Before any of you start to criticise, I support the release of CVR information in certain cases -- and I have frequently come in for vehement criticism for maintaining that belief. It's a consequence of the job I do that I've had to listen to, and have more reasons to be interested in hearing, CVRs than most people. But I can't think of a single good reason for playing this one.
I can understand that the recording would be of interest in the appropriate context. But this recording is not being presented as such. There is no accident analysis with it. There is no technical discussion. There is no report. It's not even the anniversary of the accident, for Pete's sake. It is simply a voice of an unlucky girl who probably spent her last few seconds on this earth experiencing a terror and fear that most of you, I sincerely hope, will never come close to knowing.
Looking through the posts here, I don't see an enormous debate on the causes of the accident, recommendations on how to make helicopter reporting safer, or details on how this girl's death might have been prevented. Aviation discussion? In the interests of safety? Don't kid yourselves.
It's this voyeuristic treatment of CVR tapes that prompts groups like ALPA to call for them to be kept confidential. I simply don't believe that anyone listening to that tape, with no in-depth knowledge about the background to the accident, can possibly claim to have learned anything.

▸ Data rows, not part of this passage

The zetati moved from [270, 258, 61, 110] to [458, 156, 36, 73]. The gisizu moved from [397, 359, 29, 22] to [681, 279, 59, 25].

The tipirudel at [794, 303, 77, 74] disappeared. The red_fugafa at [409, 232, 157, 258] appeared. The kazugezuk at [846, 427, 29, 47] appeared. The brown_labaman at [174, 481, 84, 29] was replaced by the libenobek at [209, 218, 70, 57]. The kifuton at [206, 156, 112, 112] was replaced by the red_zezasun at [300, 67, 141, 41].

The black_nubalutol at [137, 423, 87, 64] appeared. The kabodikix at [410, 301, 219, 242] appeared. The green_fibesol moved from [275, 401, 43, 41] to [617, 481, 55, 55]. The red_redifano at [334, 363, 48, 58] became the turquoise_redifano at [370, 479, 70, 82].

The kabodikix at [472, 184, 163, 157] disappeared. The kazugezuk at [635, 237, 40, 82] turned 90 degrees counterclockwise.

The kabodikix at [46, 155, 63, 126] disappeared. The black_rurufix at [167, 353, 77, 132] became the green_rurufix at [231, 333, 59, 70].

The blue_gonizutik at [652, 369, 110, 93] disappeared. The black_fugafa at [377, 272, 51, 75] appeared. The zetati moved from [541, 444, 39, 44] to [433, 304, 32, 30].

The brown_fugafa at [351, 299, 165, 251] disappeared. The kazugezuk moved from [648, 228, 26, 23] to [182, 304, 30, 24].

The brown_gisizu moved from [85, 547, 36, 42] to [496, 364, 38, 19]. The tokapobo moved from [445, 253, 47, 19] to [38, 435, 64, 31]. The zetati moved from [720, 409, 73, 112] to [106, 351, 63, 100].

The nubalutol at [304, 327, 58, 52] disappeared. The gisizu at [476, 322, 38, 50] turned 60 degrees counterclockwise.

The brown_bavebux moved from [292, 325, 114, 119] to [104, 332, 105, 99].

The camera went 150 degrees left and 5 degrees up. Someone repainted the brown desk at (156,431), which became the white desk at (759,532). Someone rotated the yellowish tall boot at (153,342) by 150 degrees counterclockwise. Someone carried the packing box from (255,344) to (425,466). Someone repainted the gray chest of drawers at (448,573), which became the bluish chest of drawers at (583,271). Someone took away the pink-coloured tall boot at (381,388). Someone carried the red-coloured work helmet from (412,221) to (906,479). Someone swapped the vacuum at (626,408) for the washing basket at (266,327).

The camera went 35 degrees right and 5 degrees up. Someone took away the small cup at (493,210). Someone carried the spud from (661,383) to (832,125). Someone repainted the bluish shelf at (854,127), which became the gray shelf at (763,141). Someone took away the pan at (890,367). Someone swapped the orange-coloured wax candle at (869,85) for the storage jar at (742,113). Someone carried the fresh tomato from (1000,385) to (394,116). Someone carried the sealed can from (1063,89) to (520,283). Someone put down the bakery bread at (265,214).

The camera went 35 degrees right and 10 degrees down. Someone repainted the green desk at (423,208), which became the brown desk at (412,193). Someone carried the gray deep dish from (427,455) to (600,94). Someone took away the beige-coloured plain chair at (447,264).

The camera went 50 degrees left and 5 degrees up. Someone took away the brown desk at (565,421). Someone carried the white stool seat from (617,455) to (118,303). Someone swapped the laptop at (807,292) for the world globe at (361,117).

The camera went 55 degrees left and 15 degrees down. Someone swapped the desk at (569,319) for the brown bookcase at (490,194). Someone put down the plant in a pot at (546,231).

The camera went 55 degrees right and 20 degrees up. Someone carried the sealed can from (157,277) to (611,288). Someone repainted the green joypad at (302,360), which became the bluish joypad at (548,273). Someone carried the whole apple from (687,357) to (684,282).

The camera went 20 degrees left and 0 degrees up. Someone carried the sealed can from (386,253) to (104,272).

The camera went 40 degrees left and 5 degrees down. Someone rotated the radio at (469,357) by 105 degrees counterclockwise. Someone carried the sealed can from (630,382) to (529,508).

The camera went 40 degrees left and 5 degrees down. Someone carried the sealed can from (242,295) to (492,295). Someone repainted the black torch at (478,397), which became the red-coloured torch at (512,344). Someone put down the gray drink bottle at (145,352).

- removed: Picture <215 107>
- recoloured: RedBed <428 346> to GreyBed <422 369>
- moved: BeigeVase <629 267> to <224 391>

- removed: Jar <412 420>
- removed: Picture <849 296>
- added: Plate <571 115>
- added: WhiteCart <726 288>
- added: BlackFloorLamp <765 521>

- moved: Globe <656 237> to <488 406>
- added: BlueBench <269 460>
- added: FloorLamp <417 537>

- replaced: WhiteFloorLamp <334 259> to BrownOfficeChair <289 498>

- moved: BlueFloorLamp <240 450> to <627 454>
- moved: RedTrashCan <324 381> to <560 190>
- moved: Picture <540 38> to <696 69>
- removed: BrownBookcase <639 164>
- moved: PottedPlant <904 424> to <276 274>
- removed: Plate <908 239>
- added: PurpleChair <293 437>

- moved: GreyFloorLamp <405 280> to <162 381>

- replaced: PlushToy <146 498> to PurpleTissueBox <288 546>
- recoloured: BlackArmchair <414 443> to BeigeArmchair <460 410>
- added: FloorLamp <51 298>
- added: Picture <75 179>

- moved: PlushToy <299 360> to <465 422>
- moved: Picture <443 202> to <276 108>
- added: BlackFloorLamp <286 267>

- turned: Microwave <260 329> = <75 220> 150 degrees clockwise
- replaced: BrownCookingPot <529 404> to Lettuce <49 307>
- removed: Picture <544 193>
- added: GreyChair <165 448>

Part of being a true aviation enthusiast is knowing where the line is drawn. Being able to memorise the Air Kazakhstan timetable and knowing the number of rivets in a 737 nose-cone are pretty hollow claims to fame if you can't respect the treatment of information such as this.
Oh, and if this is a "hissy fit", then tough. You're entitled to your opinion. Just remember that I am too.
Clipperhawaii From United States of America, joined Dec 1999, 2033 posts, RR: 13 Reply 20, posted (11 years 1 week 4 days 9 hours ago) and read 3621 times:
My point in my post is that here was an up and coming and extremely talented individual whose life was cut short due to the proliferation of counterfeit aviation parts.
These counterfeit parts will, and have killed many people.
My point for posting a link to her “final words” was to emphasize just how quickly and tragically she met her fate. Nothing else.
Aviation is very unforgiving, particularly in maintenance procedures and part procurement. It is my wish that everyone in the aviation industry could hear Jane’s words so that we that are in aviation will strive for the highest standards. There are lives at stake. I don’t want Jane Dornacker to have died in vain. That would be most tragic.
Heavymetal, thank you for sharing you story and comments.
Heavymetal From , joined Dec 1969, posts, RR: Reply 21, posted (11 years 1 week 4 days 8 hours ago) and read 3594 times:
And my point was on a related tangent, the lightning fast world of media aviation and how costs and cutthroat competition can often mean cutting corners on safety.
As to the "sensationalism" or "morbidity" of your audio post...I would remind the indignant they are on a website that excels in finding and highlighting actual pictures of crashed airliners, often before the last fire in the wreckage is out. Some people find it morbid I suppose.